Nonetheless, this felt like a deal Dallas couldn't turn down. The Wings are relatively flush at the forward spots with a re-signed Allisha Gray, the newly extended Kayla Thornton, Sabally and Alarie. Dallas now gets to control the draft, and if the Wings are fond of Texas center Charli Collier -- the No. 1 pick in ESPN's post-lottery mock draft -- moving up assures they can draft her.

Lynx move on from Herbert Harrigan

  • Added: 2022 first-round pick (from Phoenix)

  • Lost: Mikiah Herbert Harrigan

From Minnesota's standpoint, this is relatively quick to deal away the No. 6 pick of last year's draft. However, Herbert Harrigan was going to have a tough time finding minutes after the Lynx added Natalie Achonwa, Kayla McBride and Aerial Powers in free agency.
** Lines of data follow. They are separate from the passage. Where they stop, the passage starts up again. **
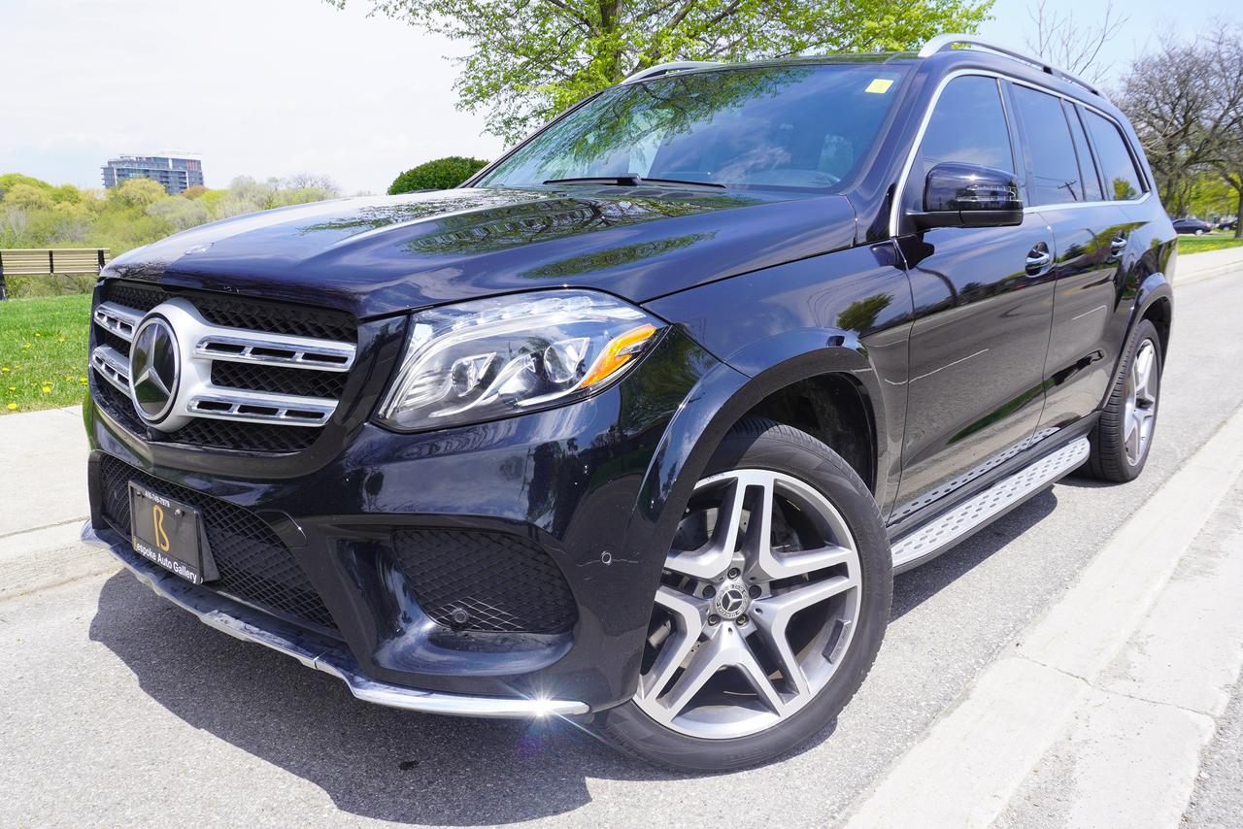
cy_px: 414
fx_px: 984
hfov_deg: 64.5
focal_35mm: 28
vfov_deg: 45.7
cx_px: 622
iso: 100
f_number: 8
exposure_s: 1/125
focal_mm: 19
With Achonwa and Sylvia Fowles at center, Damiris Dantas likely moves back to power forward on something close to a full-time basis after starting at the 5 in Fowles' absence last season. That pushes Napheesa Collier to the wing more frequently, where Minnesota adds McBride and Powers to fellow holdovers Rachel Banham and Lexie Brown.
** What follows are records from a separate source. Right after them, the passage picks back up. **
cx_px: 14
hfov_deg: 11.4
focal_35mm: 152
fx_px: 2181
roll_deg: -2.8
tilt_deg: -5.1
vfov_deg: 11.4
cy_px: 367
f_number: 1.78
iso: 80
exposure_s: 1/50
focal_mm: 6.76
Besides Herbert Harrigan, the odd player out will almost certainly be veteran guard Odyssey Sims. In order to sign Powers to a protected contract, the Lynx will need to move one and create additional cap space. Since the Herbert Harrigan deal doesn't accomplish those goals, Sims will likely still be on the move.

Mercury get low-cost rotation pieces

  • Added: Kia Nurse, Megan Walker

  • Lost: No. 6 pick, 2022 first-round pick

Because Phoenix has three stars making the supermax (Skylar Diggins-Smith, Brittney Griner and Diana Taurasi), plus guard Bria Hartley at the lower max, staying under the salary cap while filling out the roster will remain a tight squeeze for the Mercury. That made it important for Phoenix to get two 2021 contributors in exchange for first-round picks this year and next.

Phoenix is gambling that Nurse can return to the form she showed in 2019, when she was chosen an All-Star based on averaging 13.7 PPG on league-average efficiency. Forced to create too much of her own offense last season after coming back from an ugly-looking ankle sprain in the season opener, Nurse struggled badly in terms of efficiency, making just 24% of her 3-point attempts and 31% of her 2-pointers. She rated a win below replacement level by my metric.

There's no reason to think Nurse has suffered any loss of skill, so I expect her to bounce back. At the same time, her 35% 3-point shooting in 2019 now looks like an outlier relative to the rest of her career. Overall, Nurse is a 30% career 3-point shooter in the WNBA, a level at which teams will happily help off her to double-team the Mercury's stars.

Shooting is also a major concern for Walker, the No. 9 pick of last year's draft. Pressed to stretch the floor in the Liberty's offense, she shot 6-of-43 (14%) from 3-point range, the second-worst accuracy in WNBA history for a player with at least 40 attempts. Walker was a 40%-plus 3-point shooter at UConn, so there's a good chance she improves on that going forward.